Information supplied:

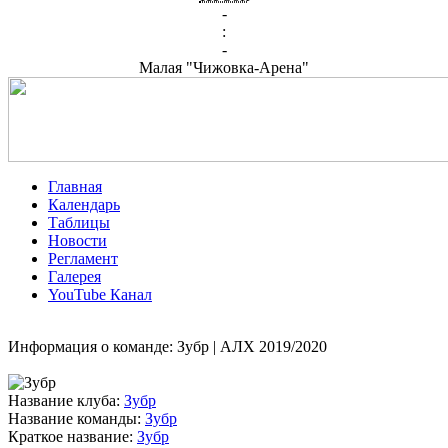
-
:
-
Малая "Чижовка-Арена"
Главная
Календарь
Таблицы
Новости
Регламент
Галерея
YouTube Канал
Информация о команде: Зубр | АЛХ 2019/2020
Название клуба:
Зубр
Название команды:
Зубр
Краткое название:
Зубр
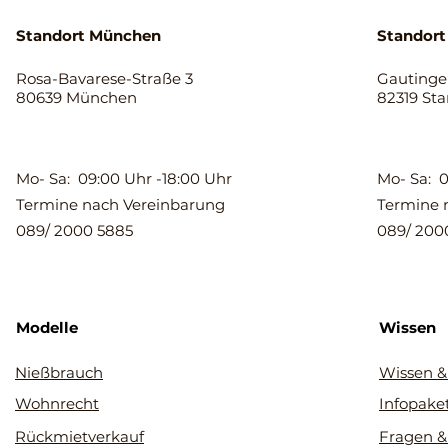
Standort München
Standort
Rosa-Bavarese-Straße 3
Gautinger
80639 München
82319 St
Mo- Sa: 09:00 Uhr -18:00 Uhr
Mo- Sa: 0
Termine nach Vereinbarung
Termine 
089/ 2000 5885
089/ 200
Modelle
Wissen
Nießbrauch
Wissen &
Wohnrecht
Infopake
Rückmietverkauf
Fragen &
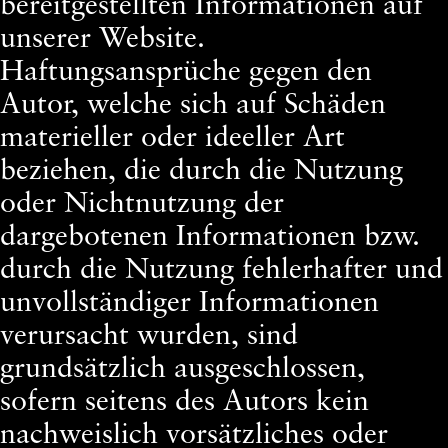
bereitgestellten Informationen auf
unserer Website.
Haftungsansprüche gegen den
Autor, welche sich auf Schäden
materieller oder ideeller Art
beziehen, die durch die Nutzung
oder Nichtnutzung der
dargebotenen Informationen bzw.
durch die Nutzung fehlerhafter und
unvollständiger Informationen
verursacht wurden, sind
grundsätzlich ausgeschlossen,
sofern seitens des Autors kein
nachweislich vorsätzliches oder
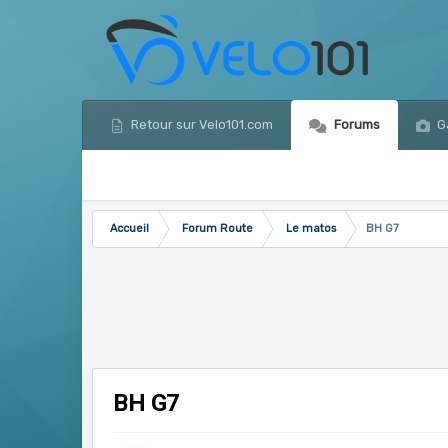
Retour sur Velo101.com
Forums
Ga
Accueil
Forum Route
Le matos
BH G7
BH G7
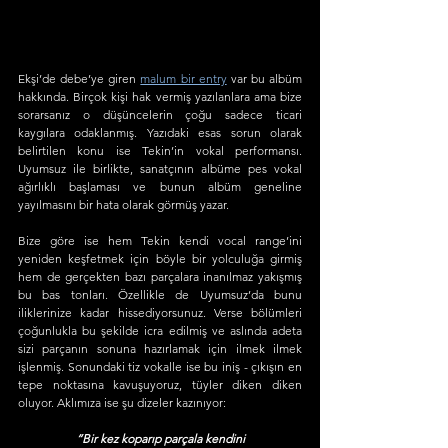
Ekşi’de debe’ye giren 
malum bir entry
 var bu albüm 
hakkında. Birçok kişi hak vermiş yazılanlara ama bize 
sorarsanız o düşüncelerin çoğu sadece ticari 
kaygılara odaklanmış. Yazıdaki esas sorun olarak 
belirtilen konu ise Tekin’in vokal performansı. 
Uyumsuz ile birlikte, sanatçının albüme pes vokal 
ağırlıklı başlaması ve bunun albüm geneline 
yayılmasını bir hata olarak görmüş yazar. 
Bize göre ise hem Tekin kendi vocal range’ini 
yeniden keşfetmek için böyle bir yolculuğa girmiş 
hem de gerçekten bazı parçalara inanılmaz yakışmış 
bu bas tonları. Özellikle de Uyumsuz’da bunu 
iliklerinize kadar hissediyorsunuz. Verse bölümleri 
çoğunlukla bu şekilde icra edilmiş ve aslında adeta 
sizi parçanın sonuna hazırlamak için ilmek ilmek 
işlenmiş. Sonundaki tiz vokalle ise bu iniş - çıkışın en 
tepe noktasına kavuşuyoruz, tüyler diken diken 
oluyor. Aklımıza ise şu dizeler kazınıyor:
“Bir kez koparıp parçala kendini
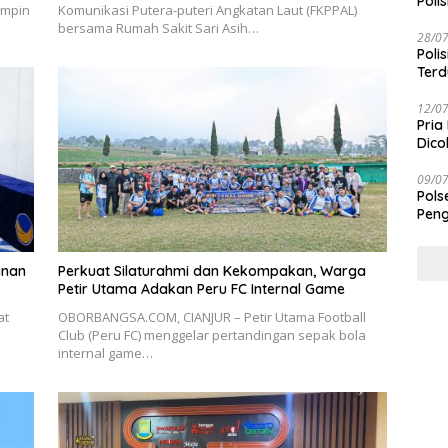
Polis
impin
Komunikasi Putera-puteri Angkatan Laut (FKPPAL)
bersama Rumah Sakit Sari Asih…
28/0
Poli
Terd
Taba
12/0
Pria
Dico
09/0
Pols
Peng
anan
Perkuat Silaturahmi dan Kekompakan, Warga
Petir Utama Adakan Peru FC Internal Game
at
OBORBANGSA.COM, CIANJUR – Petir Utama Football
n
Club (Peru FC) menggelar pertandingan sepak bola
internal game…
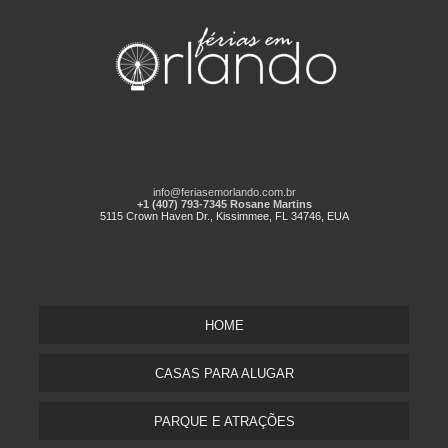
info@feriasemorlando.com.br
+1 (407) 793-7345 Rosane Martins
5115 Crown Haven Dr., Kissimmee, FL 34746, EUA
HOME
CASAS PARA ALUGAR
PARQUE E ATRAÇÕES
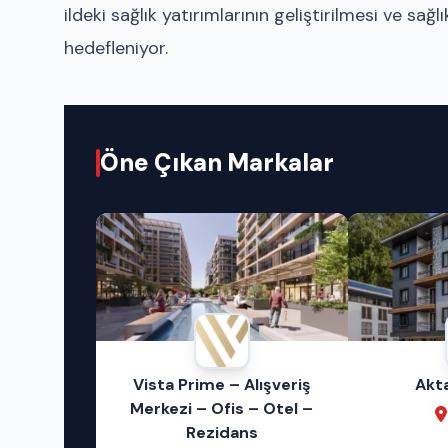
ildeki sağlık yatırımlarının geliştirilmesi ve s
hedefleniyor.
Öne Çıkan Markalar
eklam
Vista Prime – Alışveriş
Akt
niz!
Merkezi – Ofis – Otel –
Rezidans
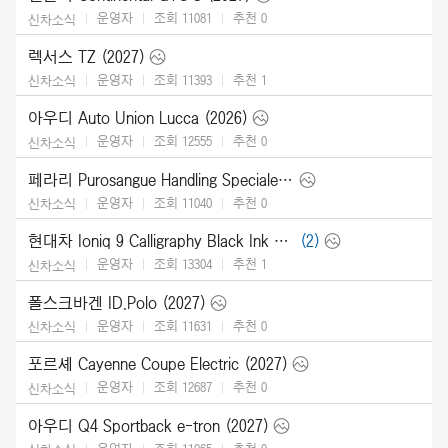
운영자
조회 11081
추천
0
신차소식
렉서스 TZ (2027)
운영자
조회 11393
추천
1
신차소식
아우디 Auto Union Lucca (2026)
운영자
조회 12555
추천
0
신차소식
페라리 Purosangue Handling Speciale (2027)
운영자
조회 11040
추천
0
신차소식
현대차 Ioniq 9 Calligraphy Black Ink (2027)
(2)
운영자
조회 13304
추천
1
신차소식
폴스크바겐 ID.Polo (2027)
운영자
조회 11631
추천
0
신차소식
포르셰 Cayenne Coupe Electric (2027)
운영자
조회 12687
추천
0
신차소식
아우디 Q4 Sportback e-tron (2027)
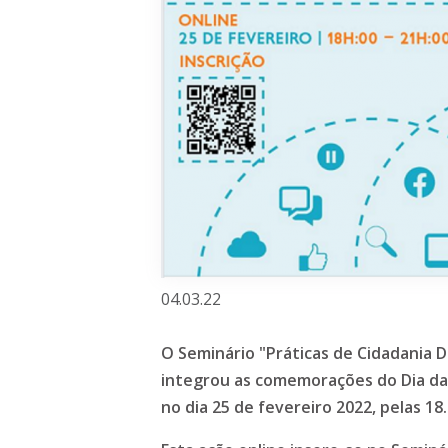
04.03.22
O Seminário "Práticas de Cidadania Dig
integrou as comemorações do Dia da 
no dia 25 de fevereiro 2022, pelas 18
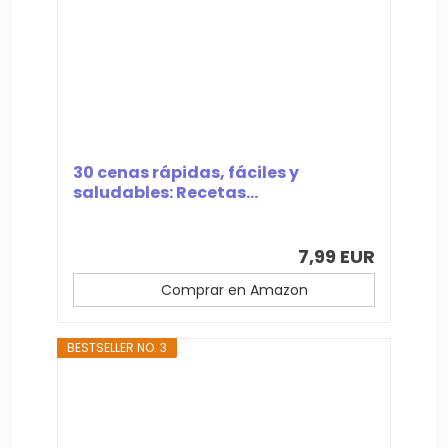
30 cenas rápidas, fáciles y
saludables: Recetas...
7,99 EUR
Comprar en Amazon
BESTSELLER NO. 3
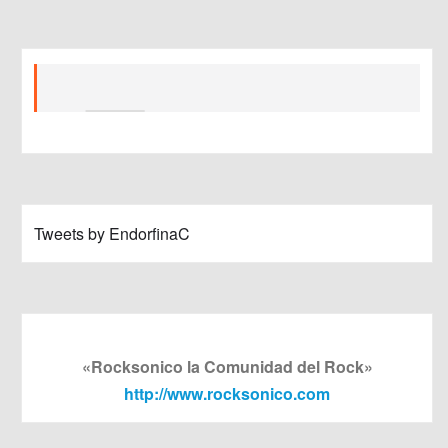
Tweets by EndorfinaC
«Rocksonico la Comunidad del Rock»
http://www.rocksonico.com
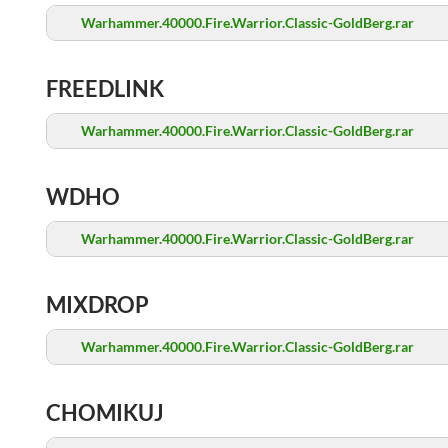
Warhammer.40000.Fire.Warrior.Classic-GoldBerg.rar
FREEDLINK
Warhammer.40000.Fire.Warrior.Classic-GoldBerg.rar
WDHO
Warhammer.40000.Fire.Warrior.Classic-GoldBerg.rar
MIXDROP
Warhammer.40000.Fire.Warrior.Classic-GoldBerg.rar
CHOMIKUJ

Problem statement: Without the pictures, transcribe the listing above exactly.

Exercise answer:
-
:
-
Малая "Чижовка-Арена"
Главная
Календарь
Таблицы
Новости
Регламент
Галерея
YouTube Канал
Информация о команде: Зубр | АЛХ 2019/2020
Название клуба:
Зубр
Название команды:
Зубр
Краткое название:
Зубр
Standort München
Standort
Rosa-Bavarese-Straße 3
Gautinger
80639 München
82319 St
Mo- Sa: 09:00 Uhr -18:00 Uhr
Mo- Sa: 0
Termine nach Vereinbarung
Termine 
089/ 2000 5885
089/ 200
Modelle
Wissen
Nießbrauch
Wissen &
Wohnrecht
Infopake
Rückmietverkauf
Fragen &
bereitgestellten Informationen auf
unserer Website.
Haftungsansprüche gegen den
Autor, welche sich auf Schäden
materieller oder ideeller Art
beziehen, die durch die Nutzung
oder Nichtnutzung der
dargebotenen Informationen bzw.
durch die Nutzung fehlerhafter und
unvollständiger Informationen
verursacht wurden, sind
grundsätzlich ausgeschlossen,
sofern seitens des Autors kein
nachweislich vorsätzliches oder
Retour sur Velo101.com
Forums
Ga
Accueil
Forum Route
Le matos
BH G7
BH G7
Ekşi’de debe’ye giren 
malum bir entry
 var bu albüm 
hakkında. Birçok kişi hak vermiş yazılanlara ama bize 
sorarsanız o düşüncelerin çoğu sadece ticari 
kaygılara odaklanmış. Yazıdaki esas sorun olarak 
belirtilen konu ise Tekin’in vokal performansı. 
Uyumsuz ile birlikte, sanatçının albüme pes vokal 
ağırlıklı başlaması ve bunun albüm geneline 
yayılmasını bir hata olarak görmüş yazar. 
Bize göre ise hem Tekin kendi vocal range’ini 
yeniden keşfetmek için böyle bir yolculuğa girmiş 
hem de gerçekten bazı parçalara inanılmaz yakışmış 
bu bas tonları. Özellikle de Uyumsuz’da bunu 
iliklerinize kadar hissediyorsunuz. Verse bölümleri 
çoğunlukla bu şekilde icra edilmiş ve aslında adeta 
sizi parçanın sonuna hazırlamak için ilmek ilmek 
işlenmiş. Sonundaki tiz vokalle ise bu iniş - çıkışın en 
tepe noktasına kavuşuyoruz, tüyler diken diken 
oluyor. Aklımıza ise şu dizeler kazınıyor:
“Bir kez koparıp parçala kendini
Polis
impin
Komunikasi Putera-puteri Angkatan Laut (FKPPAL)
bersama Rumah Sakit Sari Asih…
28/0
Poli
Terd
Taba
12/0
Pria
Dico
09/0
Pols
Peng
anan
Perkuat Silaturahmi dan Kekompakan, Warga
Petir Utama Adakan Peru FC Internal Game
at
OBORBANGSA.COM, CIANJUR – Petir Utama Football
n
Club (Peru FC) menggelar pertandingan sepak bola
internal game…
info@feriasemorlando.com.br
+1 (407) 793-7345 Rosane Martins
5115 Crown Haven Dr., Kissimmee, FL 34746, EUA
HOME
CASAS PARA ALUGAR
PARQUE E ATRAÇÕES
ildeki sağlık yatırımlarının geliştirilmesi ve s
hedefleniyor.
Öne Çıkan Markalar
eklam
Vista Prime – Alışveriş
Akt
niz!
Merkezi – Ofis – Otel –
Rezidans
운영자
조회 11081
추천
0
신차소식
렉서스 TZ (2027)
운영자
조회 11393
추천
1
신차소식
아우디 Auto Union Lucca (2026)
운영자
조회 12555
추천
0
신차소식
페라리 Purosangue Handling Speciale (2027)
운영자
조회 11040
추천
0
신차소식
현대차 Ioniq 9 Calligraphy Black Ink (2027)
(2)
운영자
조회 13304
추천
1
신차소식
폴스크바겐 ID.Polo (2027)
운영자
조회 11631
추천
0
신차소식
포르셰 Cayenne Coupe Electric (2027)
운영자
조회 12687
추천
0
신차소식
아우디 Q4 Sportback e-tron (2027)
04.03.22
O Seminário "Práticas de Cidadania Dig
integrou as comemorações do Dia da 
no dia 25 de fevereiro 2022, pelas 18
30 cenas rápidas, fáciles y
saludables: Recetas...
7,99 EUR
Comprar en Amazon
BESTSELLER NO. 3
Tweets by EndorfinaC
«Rocksonico la Comunidad del Rock»
http://www.rocksonico.com
Warhammer.40000.Fire.Warrior.Classic-GoldBerg.rar
FREEDLINK
Warhammer.40000.Fire.Warrior.Classic-GoldBerg.rar
WDHO
Warhammer.40000.Fire.Warrior.Classic-GoldBerg.rar
MIXDROP
Warhammer.40000.Fire.Warrior.Classic-GoldBerg.rar
CHOMIKUJ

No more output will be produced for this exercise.